══ Exercise data ══

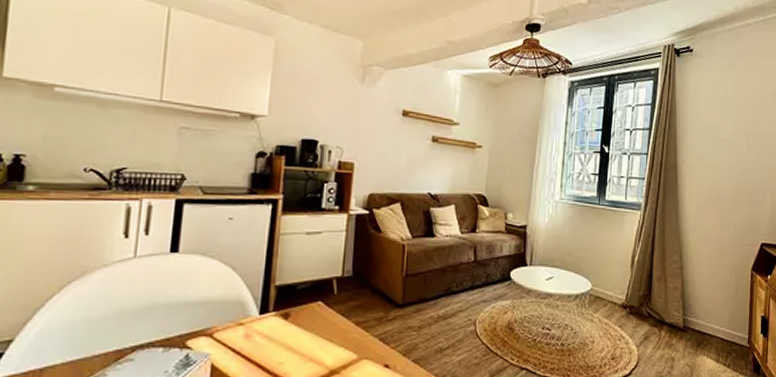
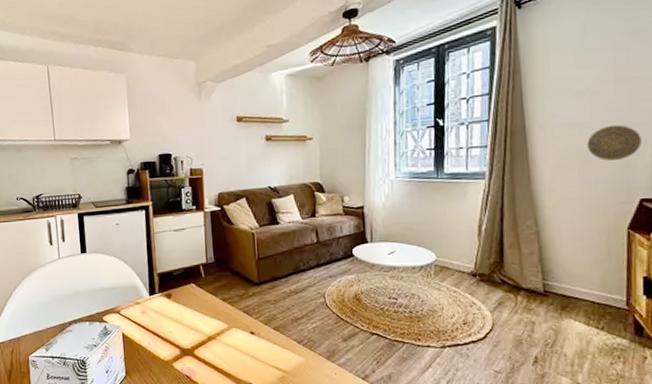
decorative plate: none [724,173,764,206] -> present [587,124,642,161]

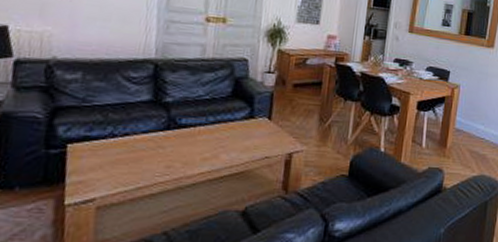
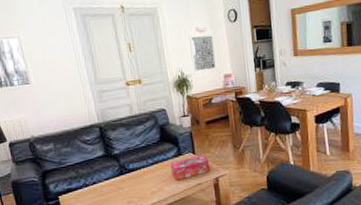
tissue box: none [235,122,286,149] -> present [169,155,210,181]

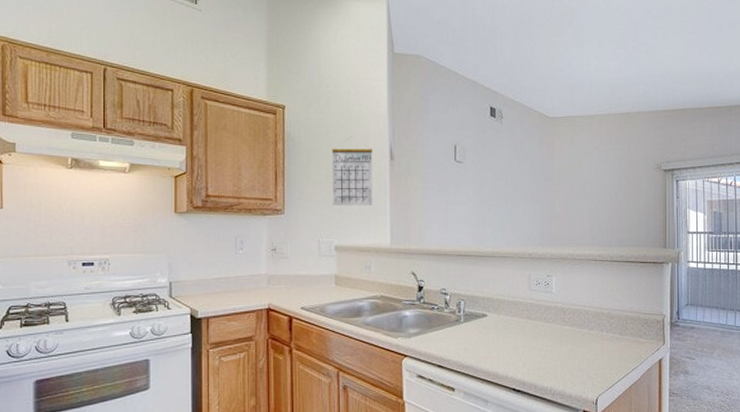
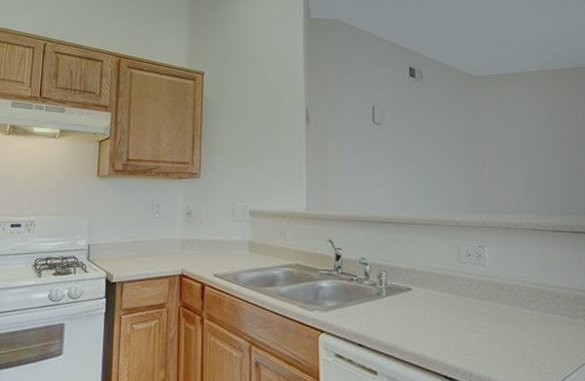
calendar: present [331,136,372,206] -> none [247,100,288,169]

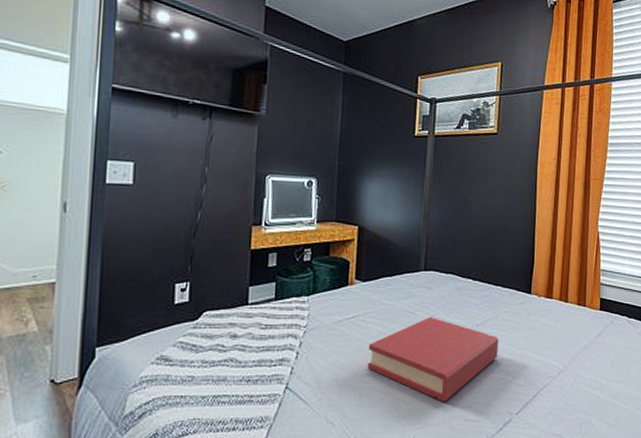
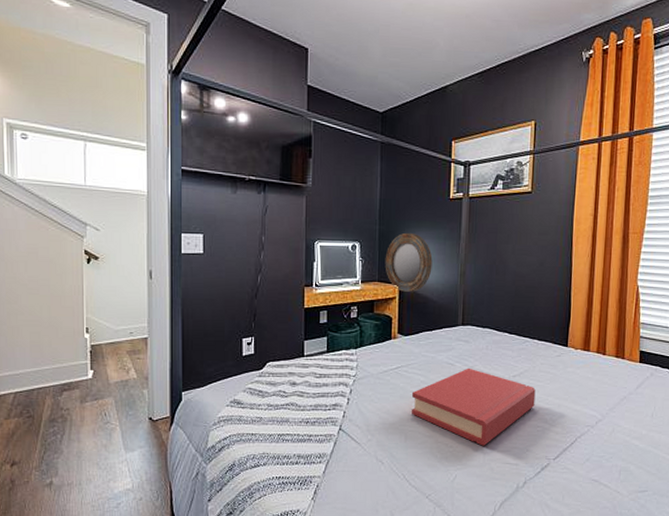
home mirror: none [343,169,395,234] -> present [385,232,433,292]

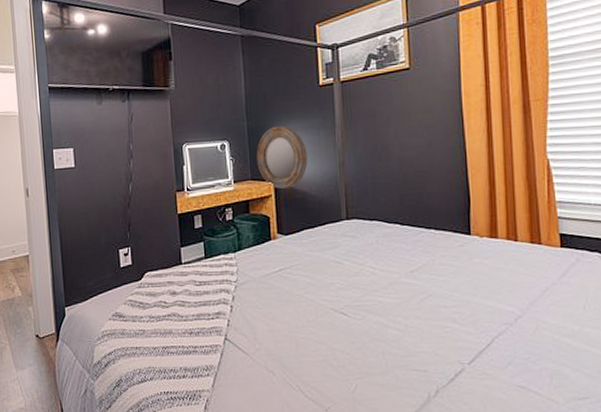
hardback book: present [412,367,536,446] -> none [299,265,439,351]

═══
══ Exercise data ══

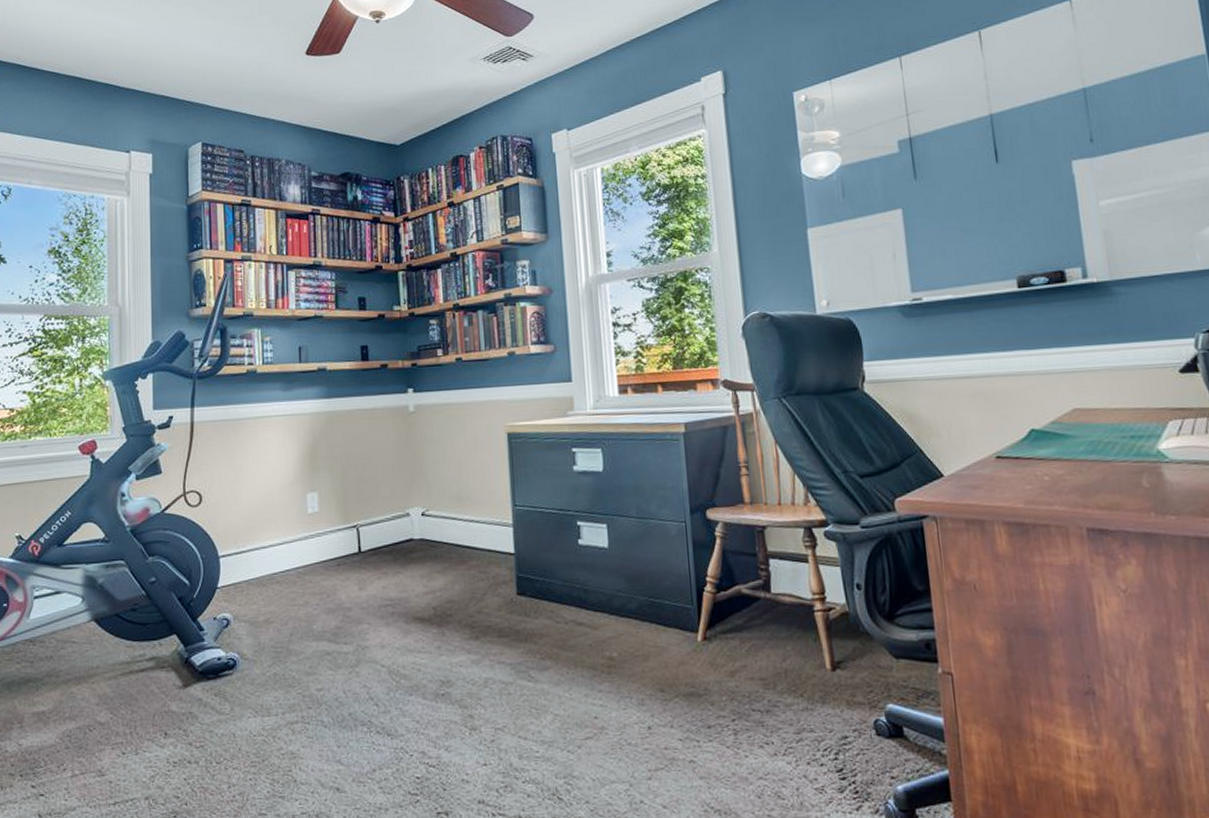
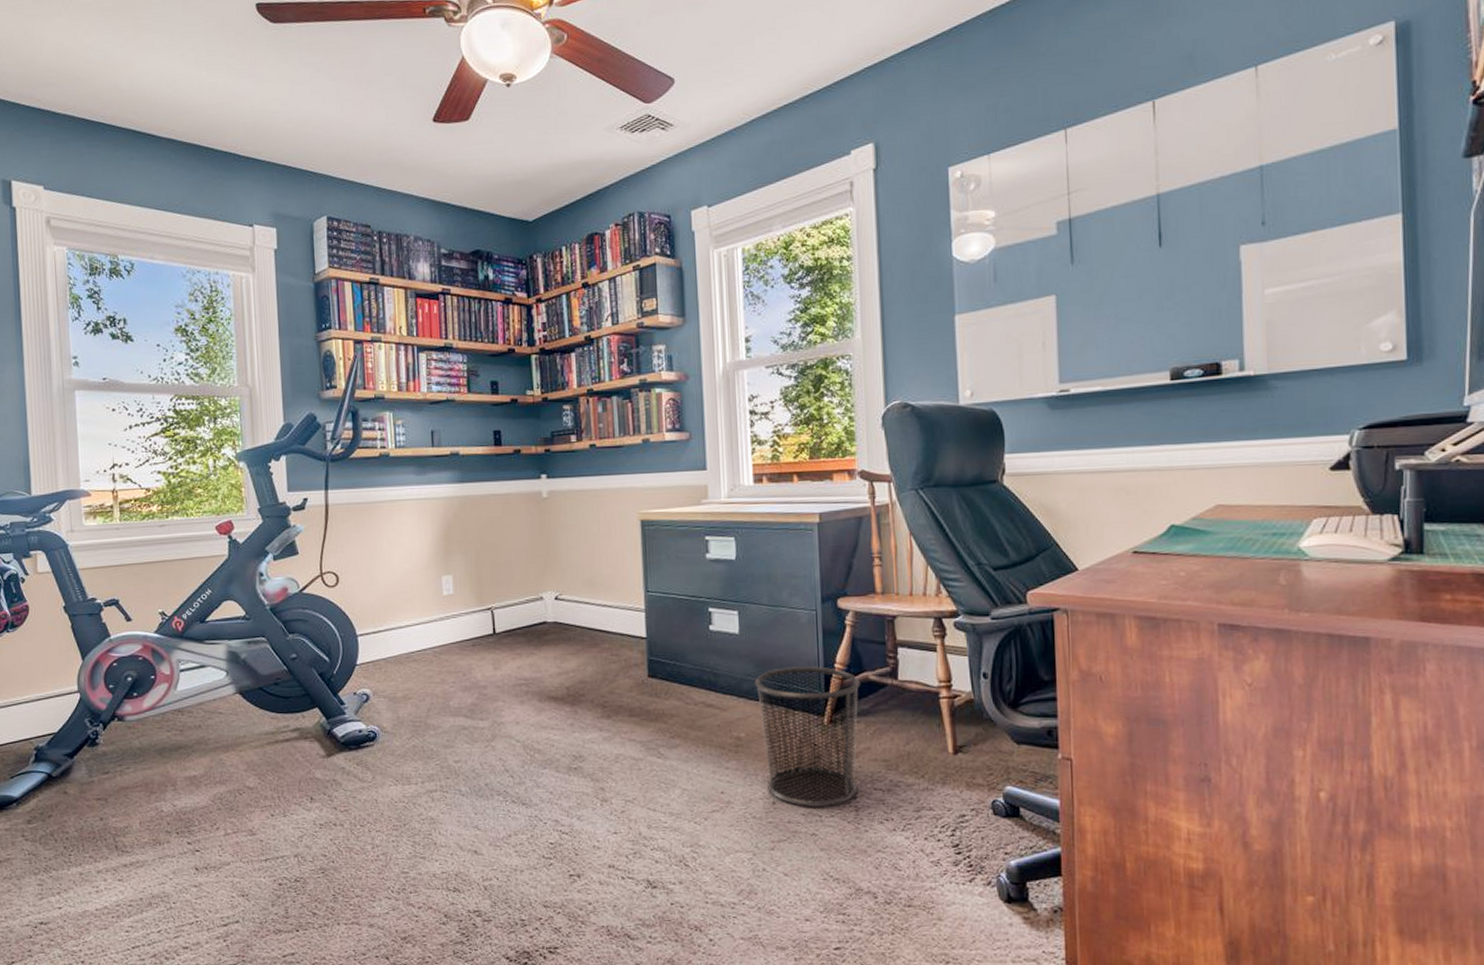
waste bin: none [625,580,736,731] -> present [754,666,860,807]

═══

> _The task_
In the listing above, find the line with "home mirror: none" and the line with "hardback book: present". Set down exactly those lines and everything between them, skipping pictures.

> _Response below_
home mirror: none [343,169,395,234] -> present [385,232,433,292]

hardback book: present [412,367,536,446] -> none [299,265,439,351]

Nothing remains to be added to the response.